++++ Page text ++++

# Wife prayed a deer into the freezer.



## SemperFiDawg (Oct 27, 2013)

A little background first.  Last year our family put up 8 deer.  We have a large family and also have foster children.  We were down to almost no deer left in the freezer and had picked up two more children a week ago.   My wife has been sending me hunting every chance because we know we are going to need even more deer than last year to carry our larger family through the year.  I got in the stand this evening and killed a nice size buck, but only a 3 pointer.  After he fell I picked up my phone to text my wife and I see I have a text from her reading "have been praying for you to kill a deer since you left."  I texted back " prayer works.  I just killed a buck".   I know this may sound trivial and some may pass this off as just coincidence.  I don't.  I believe God heard her prayer and answered it.  We humbly give him thanks for looking after us and always providing.  Ain't it wonderful to be loved by such an awesome God!!!


----------



## panfried0419 (Oct 27, 2013)

Awesome!


----------



## Paymaster (Oct 28, 2013)

Good Deal!!!!!!!!!!!!!!!!!

God can take care of the little things too.


----------



## georgia357 (Oct 28, 2013)

Awesome!


----------



## carver (Oct 28, 2013)

My prayers are with you also.


----------



## SemperFiDawg (Oct 28, 2013)

Paymaster said:


> Good Deal!!!!!!!!!!!!!!!!!
> 
> God can take care of the little things too.



That is the purtiest avatar I have ever seen.  What is it and what is the recipe?


----------



## carver (Oct 29, 2013)

Check out Paymasters post on the "Paymasters Outdoor Café" forum


----------



## SemperFiDawg (Oct 29, 2013)

++++

> _Directions_:
Return the deer-hunting thread verbatim between "## SemperFiDawg (Oct 28, 2013)" and "is the recipe?", inclusive. The material that follows is separate from the deer-hunting thread above.

++++ Material provided ++++

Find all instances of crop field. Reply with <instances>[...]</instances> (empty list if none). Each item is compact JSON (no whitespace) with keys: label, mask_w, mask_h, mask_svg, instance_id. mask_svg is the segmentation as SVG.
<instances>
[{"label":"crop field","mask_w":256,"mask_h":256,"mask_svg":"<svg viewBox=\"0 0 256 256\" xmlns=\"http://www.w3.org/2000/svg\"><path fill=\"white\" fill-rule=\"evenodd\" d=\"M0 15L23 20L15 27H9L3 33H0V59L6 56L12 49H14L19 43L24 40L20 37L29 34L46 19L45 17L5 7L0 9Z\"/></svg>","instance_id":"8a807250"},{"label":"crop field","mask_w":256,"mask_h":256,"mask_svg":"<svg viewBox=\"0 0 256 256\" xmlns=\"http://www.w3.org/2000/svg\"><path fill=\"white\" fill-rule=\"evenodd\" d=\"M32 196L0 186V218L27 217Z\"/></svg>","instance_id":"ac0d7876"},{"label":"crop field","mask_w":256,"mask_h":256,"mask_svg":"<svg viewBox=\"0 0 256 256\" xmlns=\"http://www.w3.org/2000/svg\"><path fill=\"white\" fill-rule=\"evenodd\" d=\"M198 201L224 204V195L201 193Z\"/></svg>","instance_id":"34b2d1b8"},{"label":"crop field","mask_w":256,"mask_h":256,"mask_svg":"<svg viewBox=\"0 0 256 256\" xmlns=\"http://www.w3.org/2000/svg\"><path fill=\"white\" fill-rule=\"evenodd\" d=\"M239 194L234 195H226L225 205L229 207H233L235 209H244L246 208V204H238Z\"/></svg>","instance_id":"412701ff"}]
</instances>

++++

> _Answer below_:
## SemperFiDawg (Oct 28, 2013)

Paymaster said:


> Good Deal!!!!!!!!!!!!!!!!!
> 
> God can take care of the little things too.



That is the purtiest avatar I have ever seen.  What is it and what is the recipe?